Das bekannteste Bild der Artemisia Gentileschi (1593–1653) ist "Judith und Holofernes", zu sehen in den Uffizien in Florenz. Es zeigt, wie eine junge Frau einen alten Mann, der sie der Sage nach vergewaltigen wollte, mit entschlossenen Messerstichen enthauptet.
Der Realismus der Szene gewinnt noch an Wucht, wenn man weiß, dass die Schöpferin des Bildes als junge Frau Opfer einer Vergewaltigung wurde: Ihr Vater, selbst Maler, hatte die talentierte Tochter bei einem Kollegen in die Ausbildung geschickt, der sich an ihr verging. Bei dem Prozess, den der Vater gegen den Vergewaltiger anstrengte, musste Gentileschi zu allem Überfluss noch demütigende Untersuchungen über sich ergehen lassen.

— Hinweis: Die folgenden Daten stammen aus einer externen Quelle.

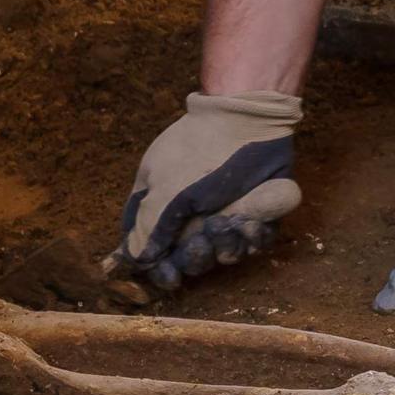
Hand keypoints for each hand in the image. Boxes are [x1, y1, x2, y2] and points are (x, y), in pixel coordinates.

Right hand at [115, 90, 304, 292]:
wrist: (247, 118)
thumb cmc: (199, 150)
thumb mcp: (165, 188)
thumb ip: (149, 227)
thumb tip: (136, 260)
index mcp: (160, 205)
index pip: (154, 248)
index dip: (161, 267)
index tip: (170, 276)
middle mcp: (192, 214)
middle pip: (192, 256)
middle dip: (197, 256)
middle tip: (202, 241)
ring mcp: (226, 212)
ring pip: (225, 252)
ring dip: (226, 246)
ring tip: (227, 224)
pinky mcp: (258, 211)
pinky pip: (256, 240)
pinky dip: (254, 237)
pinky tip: (250, 223)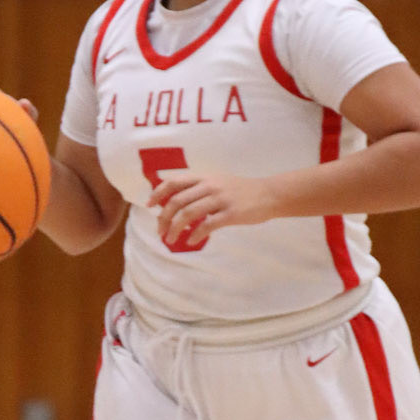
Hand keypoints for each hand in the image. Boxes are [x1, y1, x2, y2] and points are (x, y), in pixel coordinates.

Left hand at [149, 168, 274, 247]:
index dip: (158, 194)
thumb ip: (198, 189)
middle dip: (164, 218)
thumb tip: (175, 202)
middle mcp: (209, 186)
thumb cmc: (241, 190)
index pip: (173, 182)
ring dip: (175, 229)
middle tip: (160, 231)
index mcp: (204, 177)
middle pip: (177, 201)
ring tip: (170, 240)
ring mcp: (220, 199)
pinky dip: (195, 234)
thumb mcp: (218, 182)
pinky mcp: (231, 213)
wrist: (269, 194)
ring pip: (188, 214)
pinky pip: (207, 225)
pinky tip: (191, 241)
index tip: (149, 206)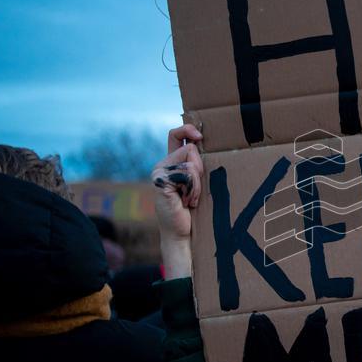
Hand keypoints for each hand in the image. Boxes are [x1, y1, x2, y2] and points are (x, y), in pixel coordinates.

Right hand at [151, 124, 202, 278]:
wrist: (182, 232)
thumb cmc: (193, 209)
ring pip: (191, 164)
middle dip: (200, 169)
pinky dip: (193, 189)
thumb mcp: (197, 181)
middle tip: (194, 190)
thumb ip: (196, 163)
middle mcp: (162, 165)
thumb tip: (201, 142)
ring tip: (190, 198)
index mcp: (170, 162)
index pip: (175, 135)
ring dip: (197, 183)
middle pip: (190, 149)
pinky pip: (187, 175)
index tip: (200, 136)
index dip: (187, 129)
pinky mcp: (160, 181)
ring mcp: (159, 172)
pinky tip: (186, 201)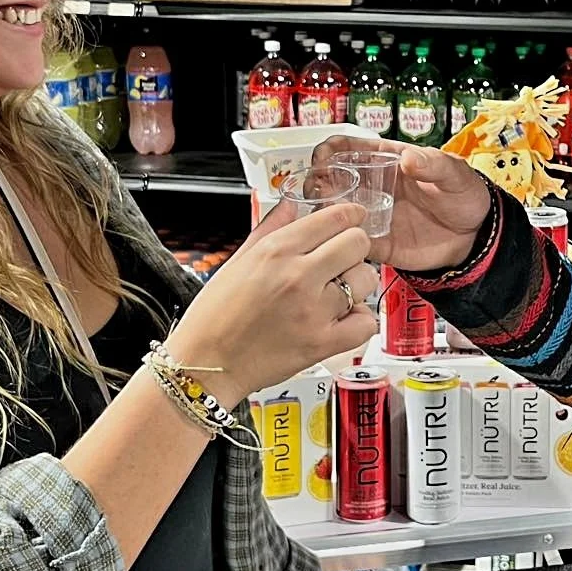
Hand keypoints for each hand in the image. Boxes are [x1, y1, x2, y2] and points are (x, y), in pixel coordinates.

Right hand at [166, 200, 376, 403]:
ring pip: (365, 280)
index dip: (350, 215)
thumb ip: (269, 229)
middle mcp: (298, 277)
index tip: (353, 218)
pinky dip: (360, 319)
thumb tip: (289, 206)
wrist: (206, 364)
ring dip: (356, 283)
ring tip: (338, 291)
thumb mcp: (237, 261)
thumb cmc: (214, 316)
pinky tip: (343, 318)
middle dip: (354, 246)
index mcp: (276, 252)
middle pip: (357, 244)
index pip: (334, 218)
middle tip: (344, 256)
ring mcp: (313, 311)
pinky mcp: (322, 343)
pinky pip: (366, 322)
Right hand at [311, 137, 491, 273]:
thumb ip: (433, 164)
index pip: (349, 149)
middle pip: (332, 179)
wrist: (477, 236)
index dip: (329, 149)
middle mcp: (373, 187)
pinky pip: (351, 244)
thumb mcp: (454, 174)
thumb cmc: (465, 196)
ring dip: (324, 213)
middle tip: (318, 189)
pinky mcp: (379, 243)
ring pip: (335, 212)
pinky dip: (341, 243)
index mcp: (388, 161)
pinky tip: (340, 241)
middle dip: (318, 182)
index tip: (322, 156)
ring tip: (326, 214)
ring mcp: (373, 215)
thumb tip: (408, 158)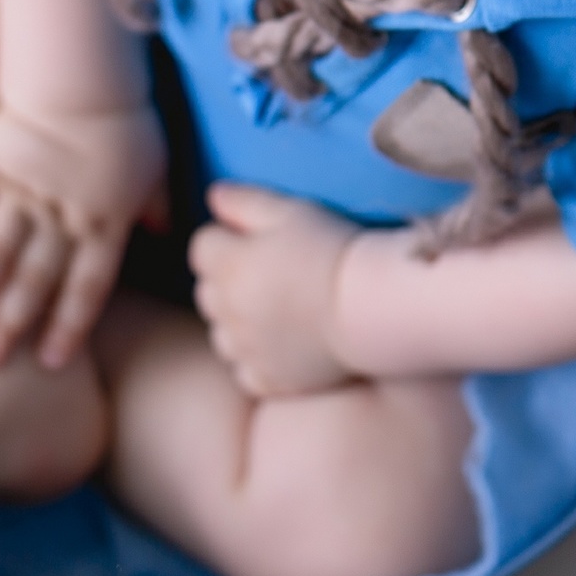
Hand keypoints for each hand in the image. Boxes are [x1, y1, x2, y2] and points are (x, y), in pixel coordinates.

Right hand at [0, 100, 166, 369]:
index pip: (87, 286)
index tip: (48, 362)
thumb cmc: (127, 120)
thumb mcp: (155, 169)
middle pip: (34, 279)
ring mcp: (21, 191)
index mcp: (104, 222)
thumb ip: (154, 209)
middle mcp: (60, 215)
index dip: (69, 326)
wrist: (88, 72)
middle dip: (10, 325)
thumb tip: (167, 236)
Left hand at [189, 184, 357, 396]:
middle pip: (207, 291)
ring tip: (276, 308)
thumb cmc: (334, 249)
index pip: (201, 246)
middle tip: (267, 270)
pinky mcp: (270, 379)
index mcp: (229, 266)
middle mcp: (229, 311)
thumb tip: (212, 196)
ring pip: (222, 333)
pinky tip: (284, 342)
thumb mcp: (291, 212)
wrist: (373, 306)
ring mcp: (248, 350)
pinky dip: (257, 358)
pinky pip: (246, 370)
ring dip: (237, 320)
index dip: (226, 238)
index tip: (254, 238)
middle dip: (226, 279)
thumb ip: (244, 202)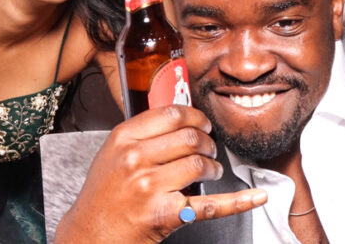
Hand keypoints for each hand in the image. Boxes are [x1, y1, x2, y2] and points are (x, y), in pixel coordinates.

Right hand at [55, 105, 266, 243]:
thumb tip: (179, 119)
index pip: (171, 114)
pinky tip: (256, 197)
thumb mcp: (111, 154)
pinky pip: (209, 204)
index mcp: (124, 138)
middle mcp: (136, 159)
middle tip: (209, 149)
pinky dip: (238, 202)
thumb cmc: (102, 196)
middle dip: (207, 142)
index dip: (195, 116)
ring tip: (211, 171)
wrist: (88, 235)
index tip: (203, 122)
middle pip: (190, 138)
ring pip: (200, 164)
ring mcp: (150, 187)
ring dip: (214, 167)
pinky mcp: (165, 214)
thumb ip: (141, 134)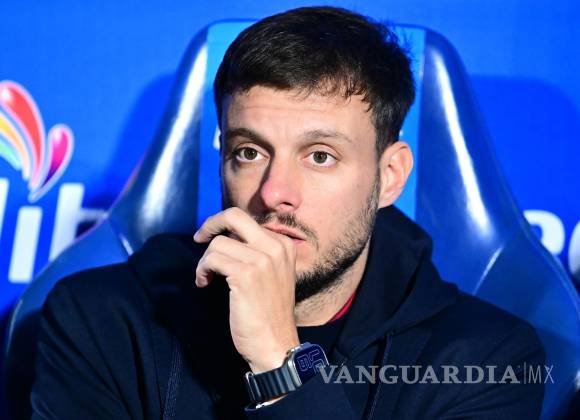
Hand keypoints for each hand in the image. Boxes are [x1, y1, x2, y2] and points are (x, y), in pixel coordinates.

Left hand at [193, 207, 299, 372]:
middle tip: (199, 237)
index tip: (213, 239)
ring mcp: (262, 260)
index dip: (225, 227)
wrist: (275, 345)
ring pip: (218, 242)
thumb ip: (257, 252)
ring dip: (205, 260)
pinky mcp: (245, 275)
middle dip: (211, 223)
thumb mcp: (272, 274)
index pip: (247, 220)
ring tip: (207, 277)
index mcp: (284, 245)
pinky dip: (202, 270)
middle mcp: (276, 247)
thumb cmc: (268, 314)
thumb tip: (227, 237)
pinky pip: (212, 259)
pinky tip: (204, 283)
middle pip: (234, 216)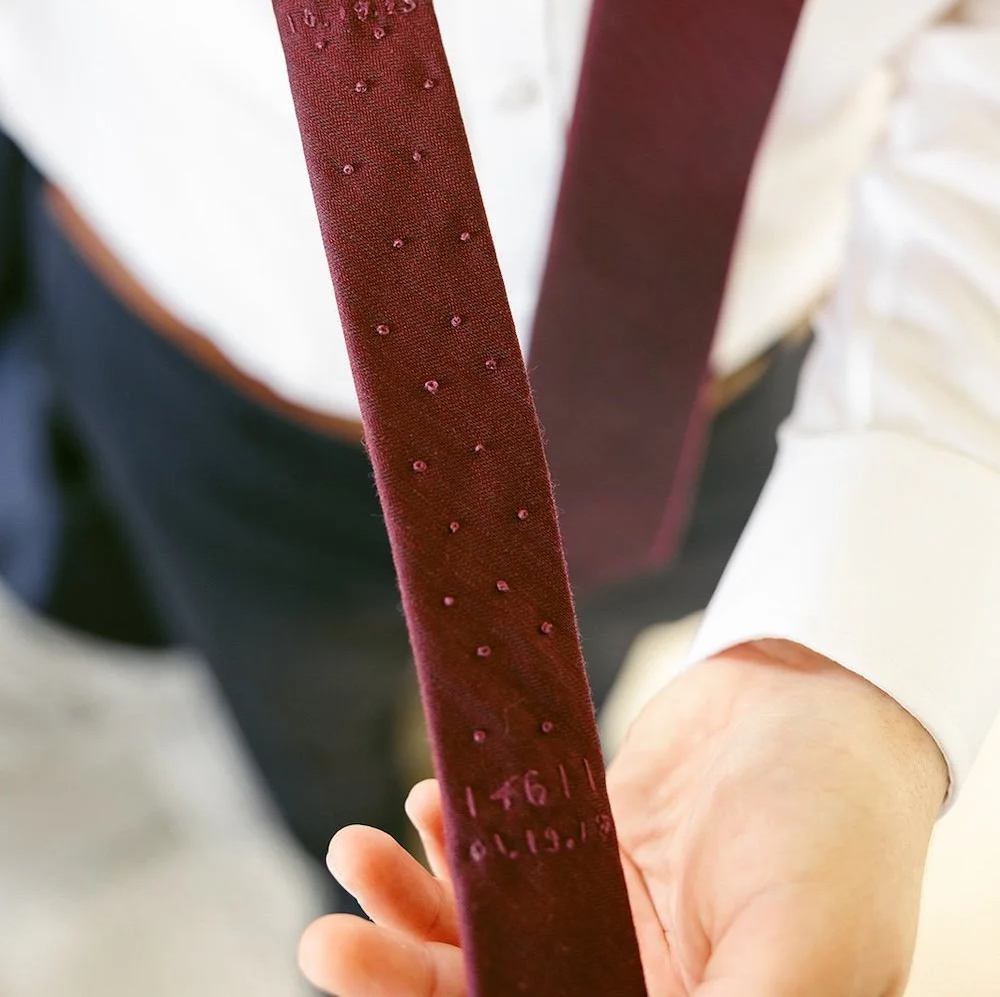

Auch Lucretia, die Heldin des obenstehenden Gentileschi-Gemäldes, wurde der Sage nach Opfer einer Vergewaltigung. Die tugendhafte Römerin erdolchte allerdings nicht ihren Peiniger, den Königssohn Tarquinius, sondern sich selbst – mit durchschlagendem Effekt: Eine Revolte brach los, und die Bürger Roms stürzten die Monarchie.
Gentileschi war eine der ersten Frauen, die sich ihren Platz in der Kunstgeschichte erkämpften, und die einzige Frau ihrer Zeit, die eine eigene Werkstatt unterhielt. Nach ihrem Tod wurde sie weitgehend vergessen, bis die feministische Kunstgeschichte sie wiederentdeckte. Judy Chicago reihte sie 1979 in ihrer Installation "Dinner Party" bei den wichtigsten Frauen der Kulturgeschichte ein.
Ihre "Lucretia" hat lange nicht das Licht der Öffentlichkeit gesehen: Sie befand sich seit Mitte des 19. Jahrhunderts in ein und derselben Privatsammlung. Am 23. Oktober 2018 kommt das Werk im österreichischen Auktionshaus Dorotheum unter den Hammer.